I have $p$-dimensional independent vectors $\boldsymbol{X}_1,\ldots,\boldsymbol{X}_n.$ I have also condition: for some $\eta>0$:\begin{equation}\mathbb{E}\left(e^{tX_{ij}^2}\right)\leq K<\infty \quad\text{for}\quad |t|\leq\eta_j,\quad \forall i,j\end{equation}
I have also another condidion: for some $\gamma>1:$\begin{equation}\mathbb{E}\left(|X_{ij}|^{2(1+\gamma)}\right)\leq K\quad\forall i,j\end{equation}
My aim is to obtain an upper bound for $\mathbb{P}\left(\max\limits_i(\bar{X}_i^2)\geq t\right).$ When variables were gaussian, I used Chernoff inequality and obtain $pC_1e^{-C_2nt},$ where $C_1$ is pure constant and $C_2$ depend on variance.
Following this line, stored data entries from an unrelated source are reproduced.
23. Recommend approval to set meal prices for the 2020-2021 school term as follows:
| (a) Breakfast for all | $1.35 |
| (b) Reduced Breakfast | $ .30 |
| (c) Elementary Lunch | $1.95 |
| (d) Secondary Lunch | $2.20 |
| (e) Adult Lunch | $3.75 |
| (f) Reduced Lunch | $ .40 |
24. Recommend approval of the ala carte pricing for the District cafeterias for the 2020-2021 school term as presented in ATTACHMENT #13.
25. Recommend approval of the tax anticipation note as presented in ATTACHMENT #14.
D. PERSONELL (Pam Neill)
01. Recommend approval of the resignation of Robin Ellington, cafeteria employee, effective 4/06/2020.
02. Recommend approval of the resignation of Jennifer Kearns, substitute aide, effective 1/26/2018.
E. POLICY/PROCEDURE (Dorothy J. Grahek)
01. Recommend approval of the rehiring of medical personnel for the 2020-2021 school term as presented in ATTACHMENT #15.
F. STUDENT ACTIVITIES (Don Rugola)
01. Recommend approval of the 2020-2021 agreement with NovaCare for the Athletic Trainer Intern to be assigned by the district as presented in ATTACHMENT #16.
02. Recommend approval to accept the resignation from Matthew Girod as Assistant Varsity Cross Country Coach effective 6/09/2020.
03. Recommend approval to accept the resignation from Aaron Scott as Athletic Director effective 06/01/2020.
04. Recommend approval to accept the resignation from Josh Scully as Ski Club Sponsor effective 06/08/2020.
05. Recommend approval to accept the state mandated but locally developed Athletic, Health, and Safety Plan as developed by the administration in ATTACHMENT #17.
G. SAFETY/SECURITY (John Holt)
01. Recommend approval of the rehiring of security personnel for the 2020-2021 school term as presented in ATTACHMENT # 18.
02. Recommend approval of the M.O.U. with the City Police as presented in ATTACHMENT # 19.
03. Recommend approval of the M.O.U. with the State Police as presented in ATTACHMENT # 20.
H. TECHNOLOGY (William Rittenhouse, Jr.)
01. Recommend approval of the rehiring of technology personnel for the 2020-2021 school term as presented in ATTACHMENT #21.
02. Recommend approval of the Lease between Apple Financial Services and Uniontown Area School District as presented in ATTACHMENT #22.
I think that the first condition is related to sub-gaussian variables, but I don't know if it is equivalent, weaker, or stronger. Moreover, I don't know what the relationship is between the first and second conditions, if there is any meaningful one. If first condition implies sub-gaussian I can try probably use g.eneral Hoeffding’s inequality, but in the second case I completely have no idea.